Provided by David Tanis
Categories dinner, easy, quick, main course
Time 30m
Yield 2 to 3 servings
Number Of Ingredients 11
Steps:
- With a sharp knife, cut between bones to divide the rack of lamb into 8 chops. Trim chops of any excess fat. Season with salt and pepper on both sides.
- In a small bowl, mix together the bread crumbs, Parmesan, fennel seed and rosemary.

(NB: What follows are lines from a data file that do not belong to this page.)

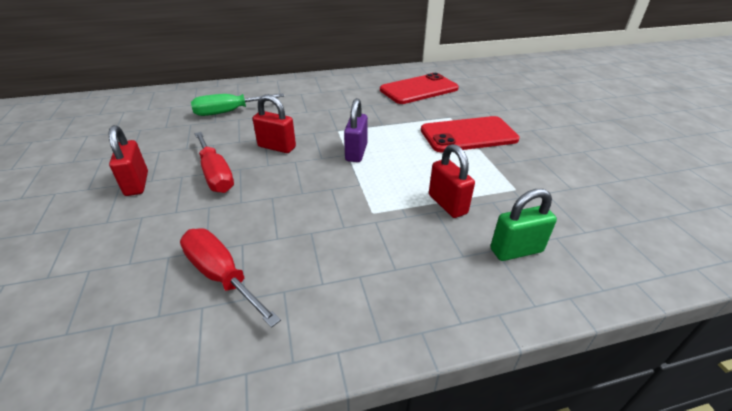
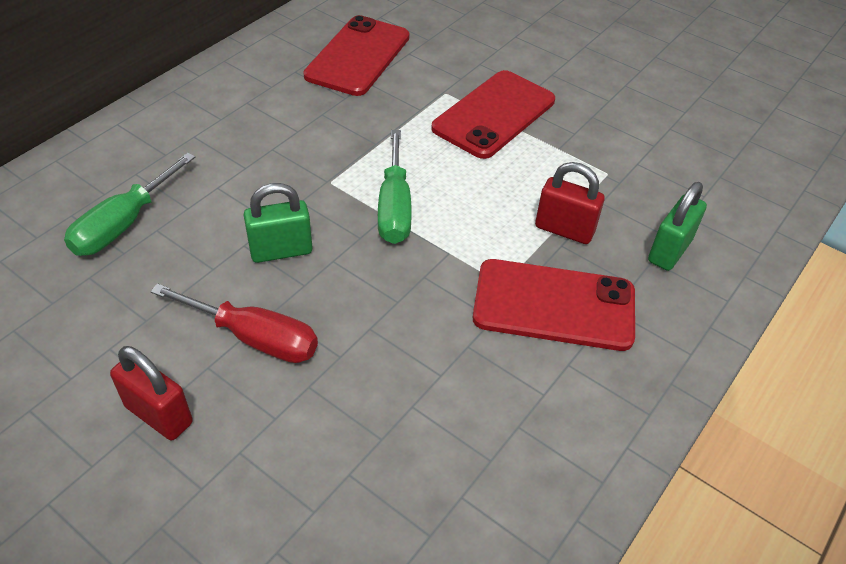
camera: 40 degrees left, 10 degrees up
red screwdriver [180,228,281,328] -> none
red padlock [253,94,296,153] -> green padlock [244,183,313,263]
purple padlock [344,98,368,162] -> green screwdriver [378,130,412,244]
none -> red phone [473,259,635,351]

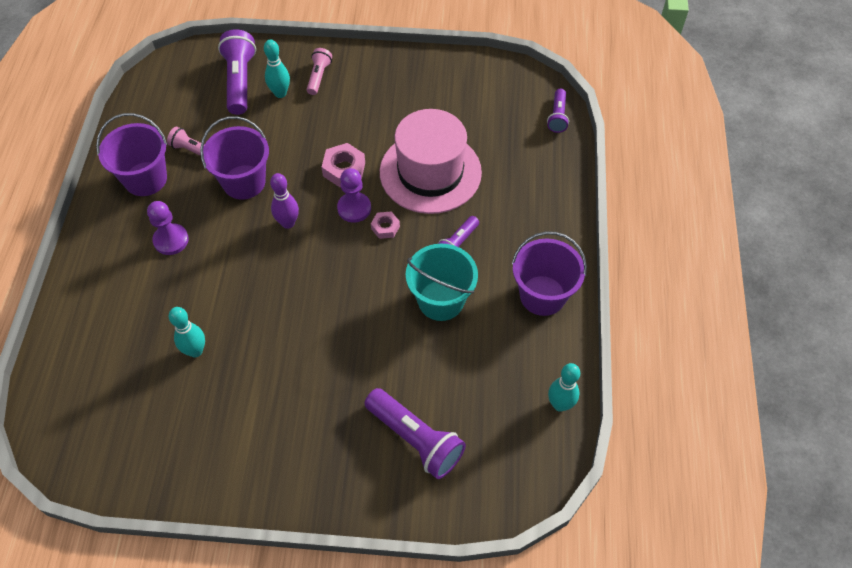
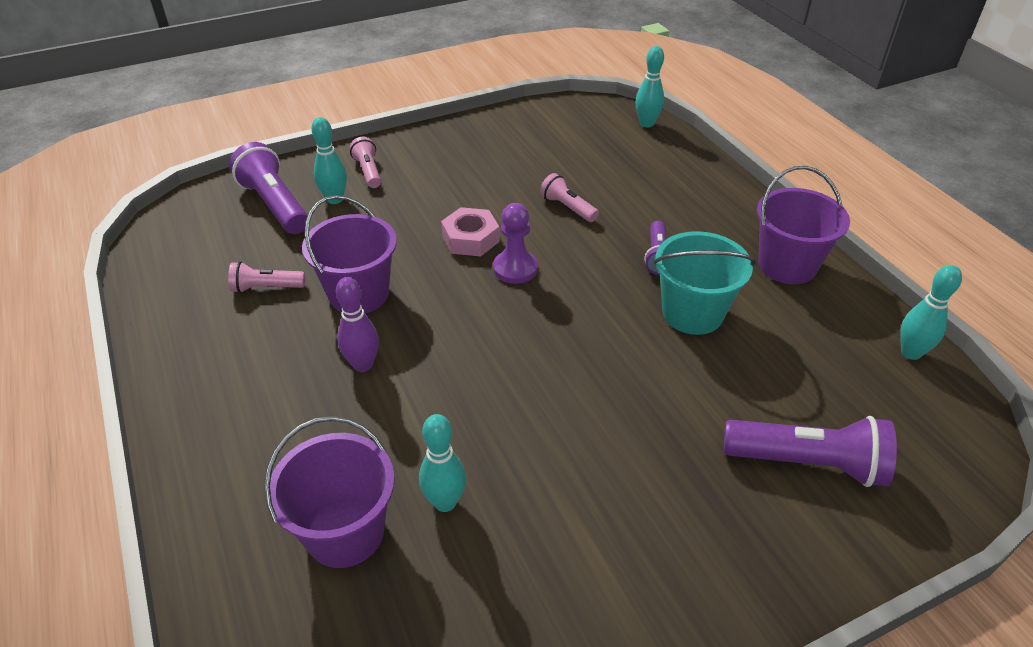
camera: 30 degrees left, 15 degrees down
purple bucket [96,113,167,196] -> purple bucket moved to [264,416,395,568]
purple pawn [147,201,189,255] -> none
purple bowling pin [270,173,299,229] -> purple bowling pin moved to [336,277,379,372]
pink nut [371,212,400,239] -> none
pink hat [380,109,482,214] -> pink flashlight [540,173,599,222]
purple flashlight [547,89,569,133] -> turquoise bowling pin [635,46,664,128]

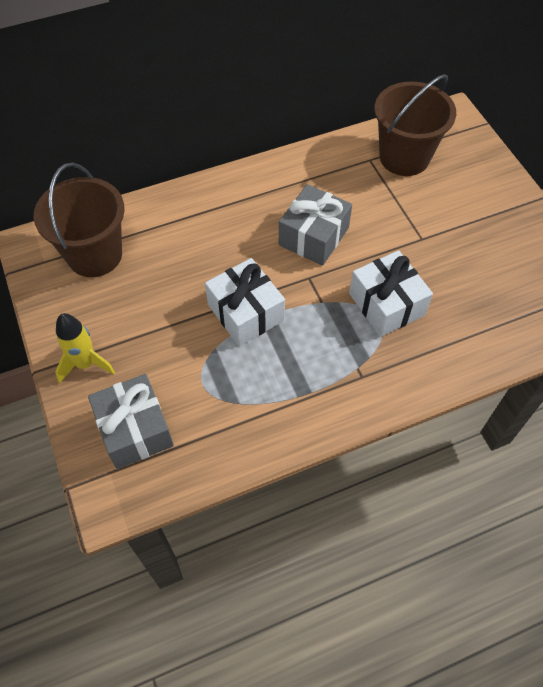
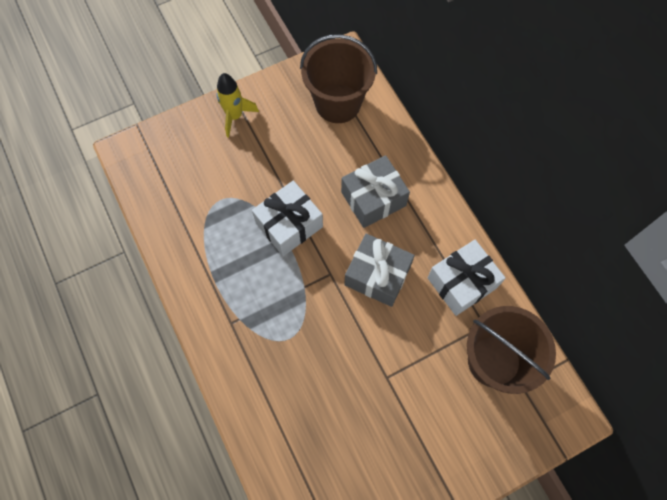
camera: 85 degrees right, 10 degrees up
grey gift [88,374,174,469] -> grey gift moved to [341,155,410,228]
white gift [349,250,433,337] -> white gift moved to [427,240,506,316]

- Dip each chop into the seasoned flour, then into the beaten eggs. Lay the chops on a baking sheet and sprinkle both sides of each liberally with the crumb mixture. Press any remaining mixture evenly over the chops to coat well.
- In a wide skillet, pour the olive oil to a depth of 1/2 inch. Heat over a medium-high burner until the oil looks wavy. Add the chops without crowding. They should begin to sizzle, but not brown too quickly. Adjust the heat so they fry gently for about 21/2 minutes, until crisp and golden. Turn with tongs and fry on the other side for about 2 minutes. (The interiors should be pink and juicy, but not rare.) Blot on paper towels. Serve with parsley sprigs and lemon wedges.
Tips:
- To ensure even cooking, use lamb chops of uniform thickness.
- For a crispy crust, make sure the Parmesan batter is thick enough to coat the lamb chops completely.
- Do not overcrowd the pan when frying the lamb chops. This will prevent them from cooking evenly.
- Use a high-quality Parmesan cheese for the batter. This will give the lamb chops a rich, nutty flavor.
- Serve the lamb chops immediately after frying, while they are still hot and crispy.
Conclusion:
Lamb chops fried in Parmesan batter is a delicious and easy-to-make dish that is perfect for a special occasion or a weeknight meal. The Parmesan batter gives the lamb chops a crispy crust and a rich, nutty flavor. Serve the lamb chops with your favorite sides, such as roasted vegetables, mashed potatoes, or a simple salad.